El resultado de las elecciones de este martes en EE.UU. sea el que sea va a demostrar que cada día los ciudadanos estadounidenses y del resto de países occidentales viven más alienados de la vida política interna de sus países y de la democracia en la que los políticos tradicionales tratan de hacerles ver que viven. En Europa, como suele ser habitual en las citas electorales estadounidenses, existe una tendencia a creer que los americanos van a tumbar con su voto las políticas de Trump. Desde aquí es muy fácil decirlo porque, por un lado, no vivimos en el acelerón económico de los EE.UU o porque nuestra tasa de paro no es la más baja de los últimos 50 años como allí sí que ocurre; o por otro lado, porque las elites económicas tratan de hacernos creer una realidad estadounidense que no se corresponde.

En Europa se considera que Trump es una disfunción democrática, como aseguran no pocos analistas políticos o los propios políticos. El problema de esta observación es su carácter simplista que obvia en cualquier caso hacer un profundo análisis de porqué los ciudadanos se inclinan por un candidato que parece representar todo contra lo que se había estado luchando en los últimos 70 años. Dos profesores británicos, Roger Eatwell y Mathew Goodwin, han escrito recientemente un libro titulado “National Populism” (“Populismo Nacional”) donde identifican las “cuatro D” que según ellos están detrás del auge del populismo.

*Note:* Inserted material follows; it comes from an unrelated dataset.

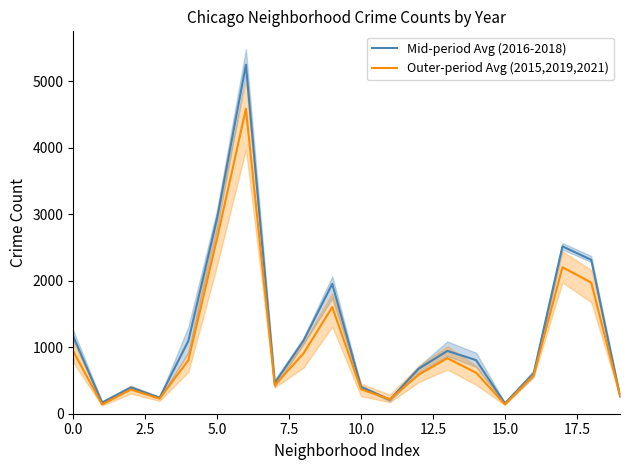

What is the highest value of the Mid-period Avg (2016-2018) series?

5246.0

En primer lugar, se refieren a la “destrucción” de la política tradicional por una nueva forma de hacer política más irreverente y políticamente incorrecta.

También hablan de “desconfianza” hacia las élites establecidas, ya sean políticas o económicas. Para una gran mayoría de votantes de partidos de corte populista, los partidos tradicionales no representan la voluntad de la mayoría ciudadana, esencia de cualquier democracia, sino los intereses de una oligarquía empresarial y financiera. En este sentido, uno podrá pensar que Trump como millonario que es no representa a la mayoría de los ciudadanos de su país. Sin embargo, es un líder que ha sabido conectar con una mayoría de votantes porque dice y piensa como ellos. Trump arremete en numerosas ocasiones hacia los medios de comunicación porque sabe que sólo el 11% de sus seguidores cree lo que periódicos, revistas o televisiones cuentan. Frente a ese dato, un 91% de ellos sí que se cree a pies juntillas los mensajes que su presidente les traslada.

La tercera D que argumentan los dos escritores es la de la “degradación” fruto de las consecuencias de la mayor crisis económica y financiera de los últimos 50 años. El empobrecimiento de amplias capas de la población, el aumento del paro en sociedades como la española, italiana o griega ha incrementado la desconfianza hacia los partidos convencionales y a otros fenómenos como el auge de la llegada de inmigrantes. Finalmente, el “desajuste” de la política implica el abandono de los votantes a sus partidos tradicionales. Ese fenómeno se vio hace cuatro años en España con la transferencia de votos del PSOE a Podemos o a Ciudadanos y actualmente se repite en el ámbito de la derecha, donde VOX podría ser la formación que rentabilizaría mejor que nadie dicha tendencia. El problema como puede verse no estaría en Trump, Tsipras, Salvini o Bolsonaro. Es anterior a todos ellos y no vale con ponerse la venda antes que la herida. Si los partidos tradicionales no quieren acabar siendo devorados deberían aprender de los errores cometidos.